Understanding Toil in SRE

When I first stepped into the role of a Site Reliability Engineer at a fast-growing fintech startup, I was excited about building scalable infrastructure and solving complex availability challenges. What I wasn't prepared for was spending 70% of my time on mundane, repetitive tasks that left me feeling like a human button-pusher rather than an engineer. That's when I learned about the concept of "toil" in SRE—and it completely transformed how I approach operations work.

What Toil Really Means: Lessons from the Trenches

In the SRE world, toil isn't just "work we don't like." It's specifically the manual, repetitive, automatable work that scales linearly with service growth and adds no lasting value to the system. After years of battling toil across multiple cloud platforms, I've come to recognize it immediately by these characteristics:

It's mind-numbingly manual - You're doing the same thing over and over with human hands
It's frustratingly repetitive - You've done this exact task many times before
It's obviously automatable - You know a script could do this, if only you had time to write it
It's purely tactical - It solves today's problem but does nothing for tomorrow
It creates no lasting improvement - The system isn't better after you're done
It grows linearly with your service - Double the users, double the toil

The most insidious thing about toil? It creates a vicious cycle. The more toil you have, the less time you have to eliminate it. Break this cycle, and you unlock your team's true potential.

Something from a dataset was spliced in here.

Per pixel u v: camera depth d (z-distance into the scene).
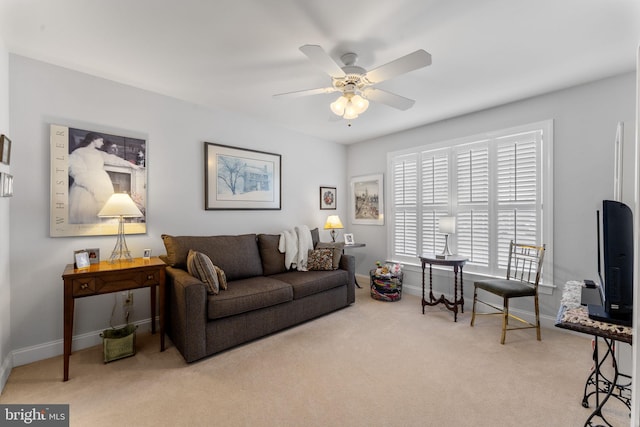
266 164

My Personal Battle with Toil on AWS

Early in my SRE career, I was part of a team managing over 200 EC2 instances across multiple AWS accounts. Our typical week included these toil-heavy activities:

Manually adjusting Auto Scaling groups based on expected traffic
SSH-ing into instances to check logs when alerts fired
Rotating credentials and updating them across multiple services
Running the same database maintenance queries on dozens of RDS instances
Manually approving and implementing routine infrastructure changes

I was spending 30+ hours a week on these tasks alone. Something had to change.

How I Eliminated 80% of My AWS Toil

1. Auto Scaling on Steroids with Lambda Functions

My first major toil-reduction win came from automating our EC2 scaling operations. Instead of manually adjusting Auto Scaling groups, I built a Lambda function that analyzed CloudWatch metrics and historical patterns to predict and adjust capacity proactively:

import boto3
import datetime
import numpy as np
from scipy import stats

def lambda_handler(event, context):
    # Get current and historical CloudWatch metrics
    cloudwatch = boto3.client('cloudwatch')
    autoscaling = boto3.client('autoscaling')
    
    # Get historical CPU data
    end_time = datetime.datetime.utcnow()
    start_time = end_time - datetime.timedelta(days=14)
    
    response = cloudwatch.get_metric_data(
        MetricDataQueries=[
            {
                'Id': 'cpu_utilization',
                'MetricStat': {
                    'Metric': {
                        'Namespace': 'AWS/EC2',
                        'MetricName': 'CPUUtilization',
                        'Dimensions': [
                            {'Name': 'AutoScalingGroupName', 'Value': 'web-production-asg'},
                        ]
                    },
                    'Period': 3600,  # 1 hour granularity
                    'Stat': 'Average',
                }
            },
        ],
        StartTime=start_time,
        EndTime=end_time
    )
    
    # Analyze pattern to predict needed capacity
    cpu_data = response['MetricDataResults'][0]['Values']
    day_of_week = end_time.weekday()
    hour_of_day = end_time.hour
    
    # Find similar historical periods
    similar_periods = []
    for i in range(0, len(cpu_data), 24):  # Check each day
        if i + 24 <= len(cpu_data):  # Ensure we have a full day
            similar_periods.append(cpu_data[i + hour_of_day])
    
    # Predict needed capacity based on historical patterns
    predicted_cpu = np.mean(similar_periods) * 1.2  # Add 20% buffer
    
    # Calculate instances needed based on CPU
    instances_needed = max(2, int(predicted_cpu / 30))  # Assume 30% CPU target
    
    # Update Auto Scaling group
    autoscaling.update_auto_scaling_group(
        AutoScalingGroupName='web-production-asg',
        MinSize=instances_needed,
        MaxSize=instances_needed * 2,
        DesiredCapacity=instances_needed
    )
    
    return {
        'statusCode': 200,
        'body': f'Updated ASG to {instances_needed} instances based on predicted CPU of {predicted_cpu:.2f}%'
    }

This single Lambda function eliminated about 10 hours of toil per week by running every hour, analyzing historical CloudWatch metrics, and adjusting our Auto Scaling groups accordingly. The best part? It actually did a better job than our manual adjustments because it could analyze patterns we hadn't even noticed.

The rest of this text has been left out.